* Text excerpt
_ _ _

14.Payment of Taxes. The Optionee shall, no later than the date as of which the value of any portion of the Option first becomes includable in the Optionee’s gross income for Federal income tax purposes, pay to the Company, or make other arrangements satisfactory to the Committee, in its sole discretion, regarding payment of, Federal, state, local or FICA taxes of any kind required by the law to be withheld with respect to the Option. The obligations of the Company under this Agreement shall be conditional on such payment or arrangements.
The Optionee may elect, subject to the approval of the Committee, to satisfy the Optionee’s Federal, and where applicable, FICA, state and local tax withholding obligations arising from all awards by the reduction in an amount necessary to pay any such withholding tax obligations, of the number of Shares of stock or amount of cash otherwise issuable or payable to said Optionee upon the issuance of Shares or payment of cash in respect of an Option. The Company and, where applicable, its Subsidiaries and Affiliates shall, to the extent permitted by law, have the right to deduct any such withholding taxes owed by an Optionee who is not subject to Section 16 of the 1934 Act from any payment of any kind otherwise due to said Optionee.

_ _ _

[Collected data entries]
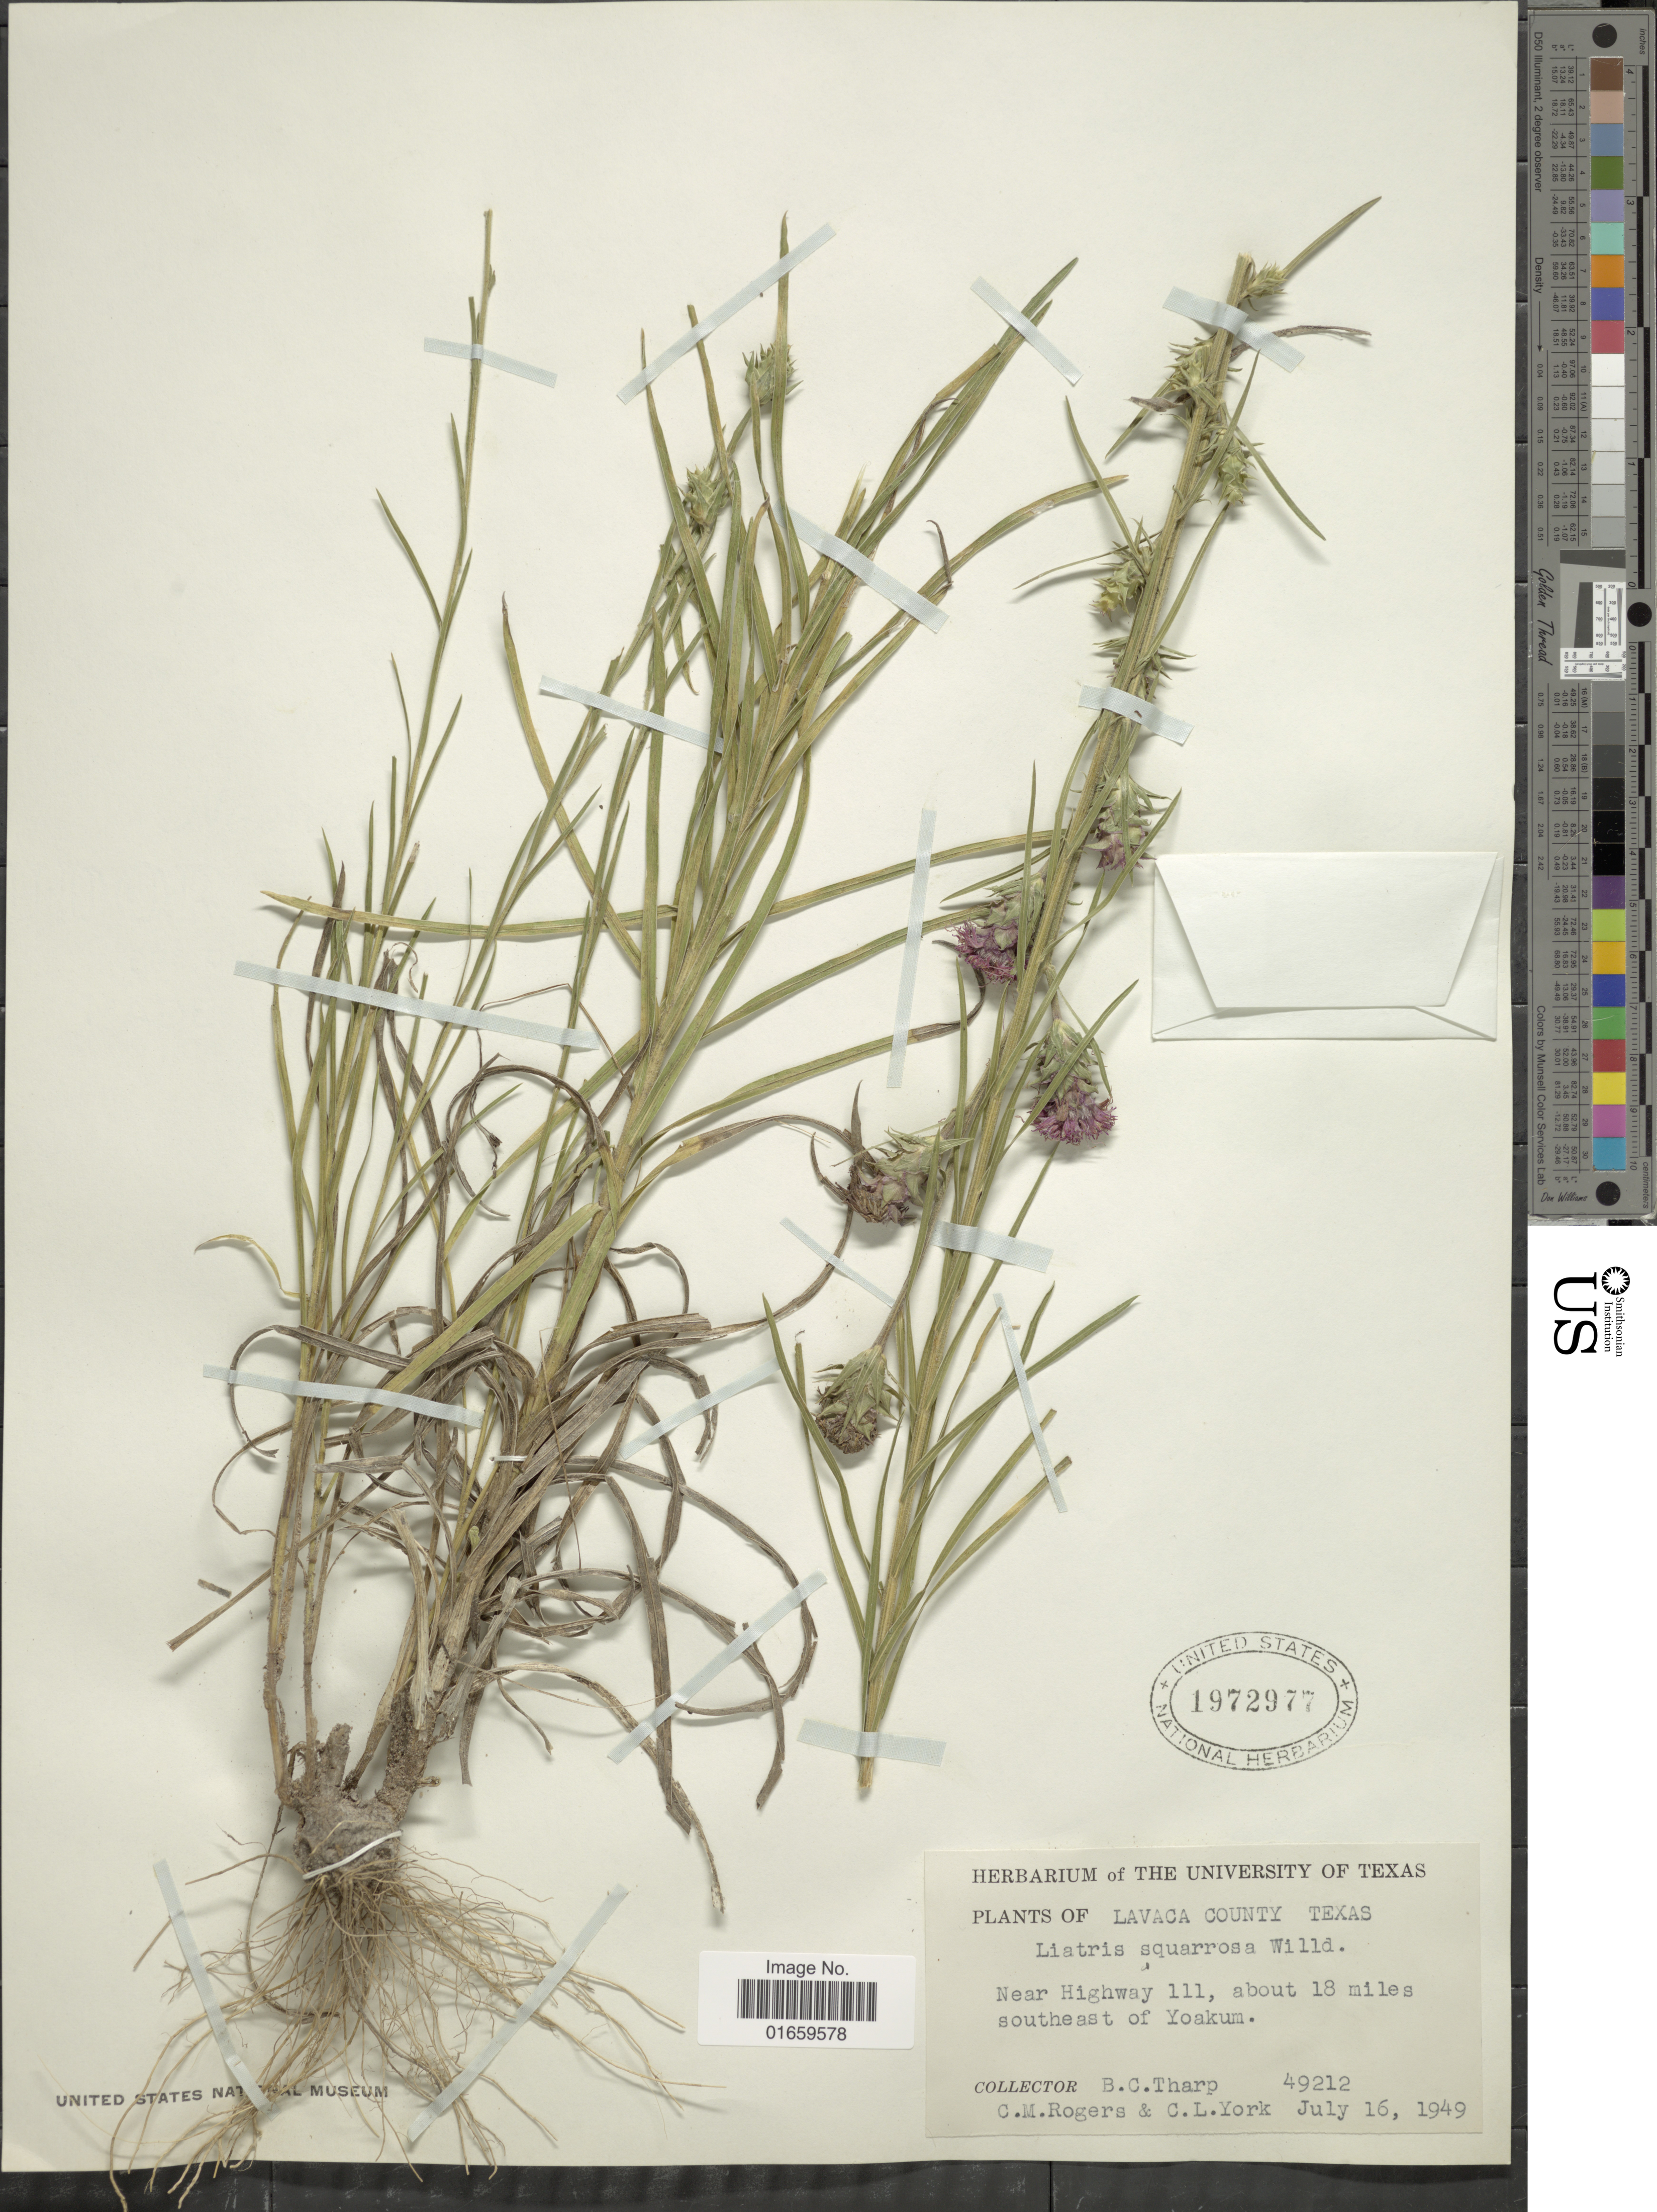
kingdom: Plantae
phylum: Tracheophyta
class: Magnoliopsida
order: Asterales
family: Asteraceae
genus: Liatris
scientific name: Liatris squarrosa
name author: (L.) Michx.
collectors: B. C. Tharp, C. M. Rogers & C. L. York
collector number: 49212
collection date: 1949-07-16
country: United States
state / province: Texas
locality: Lavaca County, Texas, near highway 111, about 18 miles southeast of Yoakum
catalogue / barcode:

_ _ _

* Required tasks
1. How would you render the sentence "The obligations of the Company under this Agreement shall be conditional on such payment or arrangements." from the tax payment clause in Spanish?
2. Can you reproduce everything in the tax payment clause from "The Optionee may" down to "to said Optionee."?

* Final answers
1. Las obligaciones de la Compañía en virtud de este Acuerdo estarán condicionadas a dicho pago o a dichos acuerdos.

2.
The Optionee may elect, subject to the approval of the Committee, to satisfy the Optionee’s Federal, and where applicable, FICA, state and local tax withholding obligations arising from all awards by the reduction in an amount necessary to pay any such withholding tax obligations, of the number of Shares of stock or amount of cash otherwise issuable or payable to said Optionee upon the issuance of Shares or payment of cash in respect of an Option. The Company and, where applicable, its Subsidiaries and Affiliates shall, to the extent permitted by law, have the right to deduct any such withholding taxes owed by an Optionee who is not subject to Section 16 of the 1934 Act from any payment of any kind otherwise due to said Optionee.